We had similar to this today - my 12 year old son said a school friend had invited him for a sleepover - it’s someone who has been up to our farm to play a handful of times since they started year 7, and who has slept over here once. I have met the mum just on that one occasion (she seemed very nice, but we spoke for a few minutes tops). So, because I had her number from that previous time, I texted her just to confirm what time and what to bring. It all checked out and the boys are over there now having a lovely time, but I always make contact with parents when inviting kids of that age for sleepovers etc, and I contact the parents if my son goes to stay somewhere even with his best friend as it’s just polite to check it’s a real arrangement and not something the boys have cooked up between them without checking!

I let my 14 year old make his own arrangements but prompt him to ask what he needs to bring, and he only goes for sleepovers with his closest friends (a group of 6 of them and they almost all go very time), so I know all the parents a bit now anyway.

Twooclockrock · 29/05/2026 07:29

Thanks all, he provided the number in pretty quick time and I spoke to the parent.

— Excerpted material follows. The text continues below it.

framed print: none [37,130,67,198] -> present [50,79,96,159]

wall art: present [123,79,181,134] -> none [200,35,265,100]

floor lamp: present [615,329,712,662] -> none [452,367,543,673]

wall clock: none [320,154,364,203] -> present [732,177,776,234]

Who was aware of their planning the sleepover and was pleased I had contacted them. So all good.
I just wanted to check if I was being over the top, which I didn't think I was, but we have had kids stay over where the parent hasn't messaged me at all and I have to check with the kid that they have contacted their parents. So wondered if it was a notmal thing. Anyway seems I am not alone :)

OP posts:
Tamtim · 29/05/2026 07:41

Totally reasonable. My eldest had two newer friends stay over recently and both parents reached out and wanted to meet. I invited them in but neither wanted to stay long. I think we give safe vibes to other parents. They had a great time and the parents were happy, as was I.

VeganSteakAndFries · 29/05/2026 08:44

I ask this too - i find it incredible that most parents don’t do this . I have a 13yr old and a 16 yr old.

RebeccaRedhat · 01/06/2026 18:09

My son had a sleepover at the weekend for his birthday, just 2 friends, nothing big. 1 mum contacted me and brought him to the door and we had a lovely chat, the other was dropped off and picked up with no contact.
I would definitely have made contact in advance. For the record, my son just turned 14.